Skandal auf dem Theater

MATTHEW: auf die Bühne stürzend Um Gottes willen, was soll die Scheiße? Bist Du denn völlig übergeschnappt? laut Vorhang! da sich nichts tut noch lauter Macht vielleicht mal jemand den Vorhang zu? Gottverdammte Scheiße! zu Faucett Hey babe, was ist denn los? Alles wieder klar? Komm, locker Dich ein bißchen auf, bist ja völlig daneben. er zieht Faucett hinter die Bühne, währenddessen Ich mach Dir einen Kaffee, keine Sorge, das gibt sich gleich wieder... Kreislauf oder sowas... alles im Griff... geht gleich weiter... nachdem er Faucett von der Bühne geschafft hat, kommt er dynamisch zurückgesprungen, peinlich berührt und nach Worten suchend Tja, meine Damen und Herren ... liebes Publikum ... verehrte Gäste ... Freunde des Theaters ... werte Kritiker ... also ... ein unangenehmer Zwischenfall, der unser Stück unterbricht ... wir könnten vielleicht eine kleine Pause ... oder vielleicht befindet sich ja ein Kabarettist im werten Publikum ... Aha, also nicht... tja, dann werfen wir vielleicht einfach einen Blick in den Himmel ... er vergewissert sich, ob hinter der Bühne soweit alles klar ist, dann überzeugt ankündigend Ladies and Gentlemen, Mesdames et Messieurs, meine Damen und Herren: Live aus dem Himmel: Der Engel der Verzweiflung in einer seiner besten Rollen verkrampft lächelnd ab.

Interim im Himmel

Der Engel der Verzweiflung schwebt mit einem Cassettenrecorder auf die Wolke herab. Er setzt sich und versucht das Gerät anzustellen. Es tut sich nichts. Werkzeuge wie Schraubenzieher, Zange, Lötkolben etc. schweben zu ihm herab. Er macht sich daran, den Recorder zu reparieren - mit mehr und mehr verzweifelterem Gesicht.

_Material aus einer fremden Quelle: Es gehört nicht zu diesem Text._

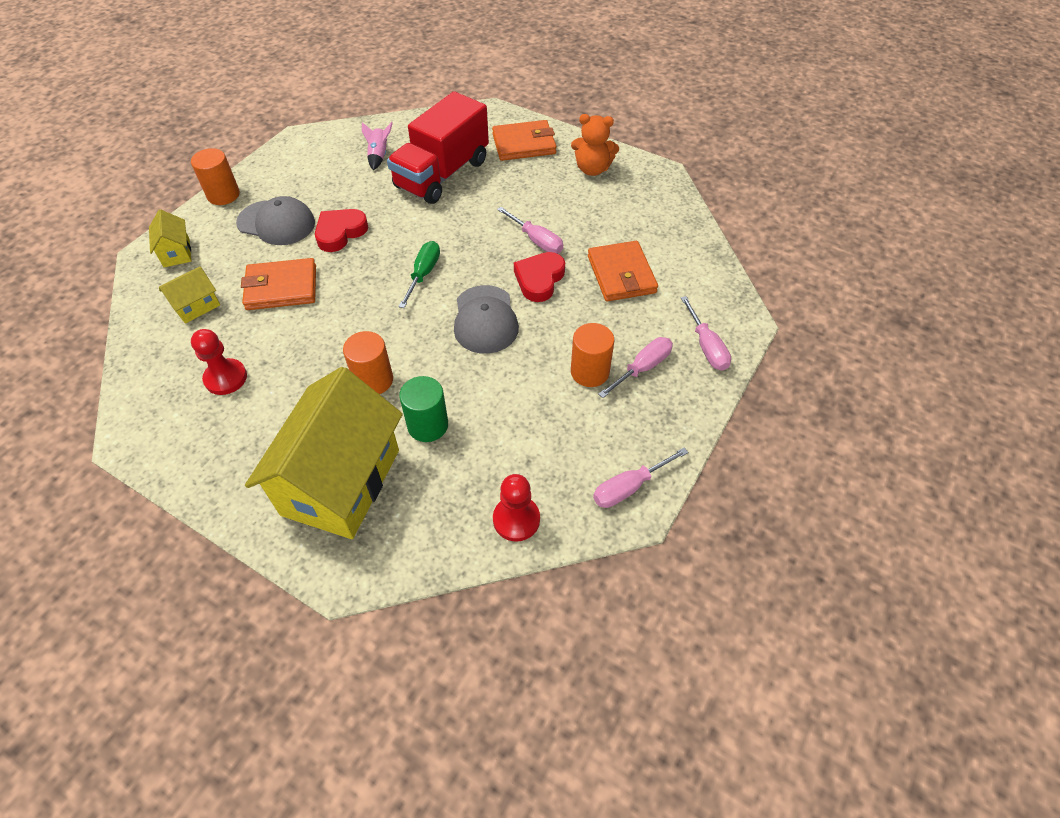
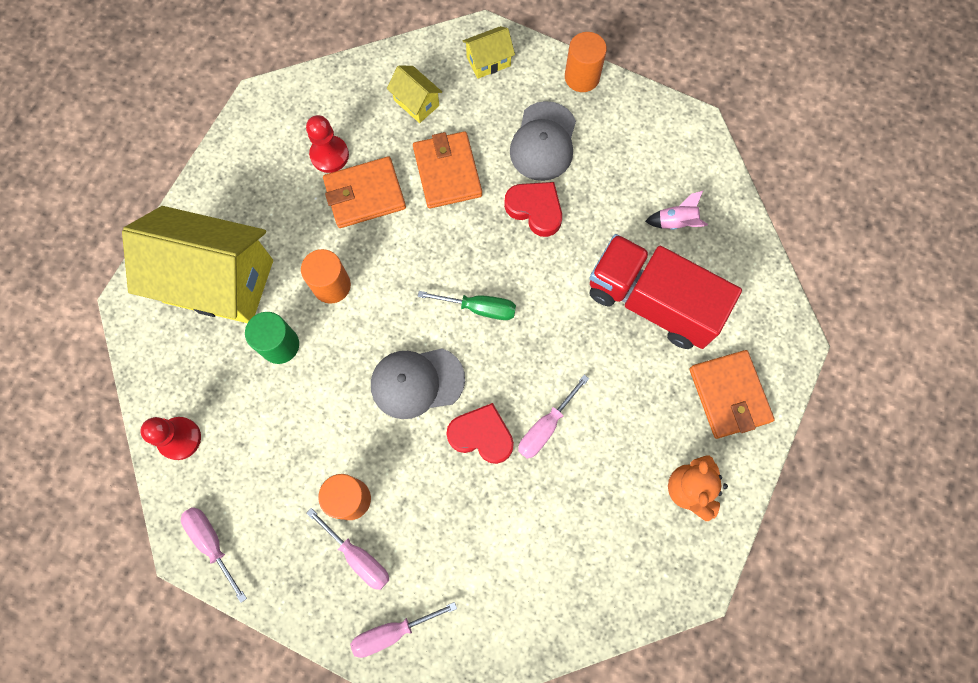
camera: 85 degrees right, 20 degrees up
orange wallet [588,241,658,302] -> orange wallet moved to [323,156,406,228]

DER ENGEL: Habe nun, ach, Verzweiflung, Horror und Schikane, Grausamkeit und Dekadenz, ja mehr noch, Schmerz und Leid und Höllenqualen, Eiter, Blut und er lacht Kondolenz verursacht mit heißem Bemühn ... Wieso funktioniert die Scheiße nicht? Ach, die Welt ist schlecht. Pause, dann ad spectatores. Sehr geehrte Damen und Herren. Ich denke, meine Zeit ist um. Ich war ein Lückenfüller, doch einer mit Folgen. Ich war die Zeit und ebendrum lös ich mich nun vor aller Augen in Wohlgefallen gänzlich auf. Adieu er löst sich in Wohlgefallen auf, der Cassettenrecorder spielt klassische Musik.

Klarstellung auf dem Theater

Darsteller Faucetts in Alltagskleidung.

DARSTELLER FAUCETTS: Ich war Faucett. Ich spielte meine Rolle, spielte die Rolle, die meine Rolle war, die die meine war, die des Faucett, dessen Rolle ich spielte, der ich nicht bin und die nicht meine Rolle ist. Ich habe meine Rolle von mir abgestreift, meine Rolle, die die meine ist, die nicht die meine ist, habe mein Kostüm abgelegt, das Kostüm meiner Rolle, die die des Faucett ist, der nicht ist noch je sein wird, habe sie abgelegt in der Garderobe hinter der Bühne, der Bühne, auf der ich meine Rolle annehme und spiele, die jeweilige Rolle für das jeweilige Stück, das gespielt wird, die Rolle, die hinter der Bühne zerfällt, die zerfällt noch bevor das Kostüm abgelegt ist, die Rolle, die ich nicht bin.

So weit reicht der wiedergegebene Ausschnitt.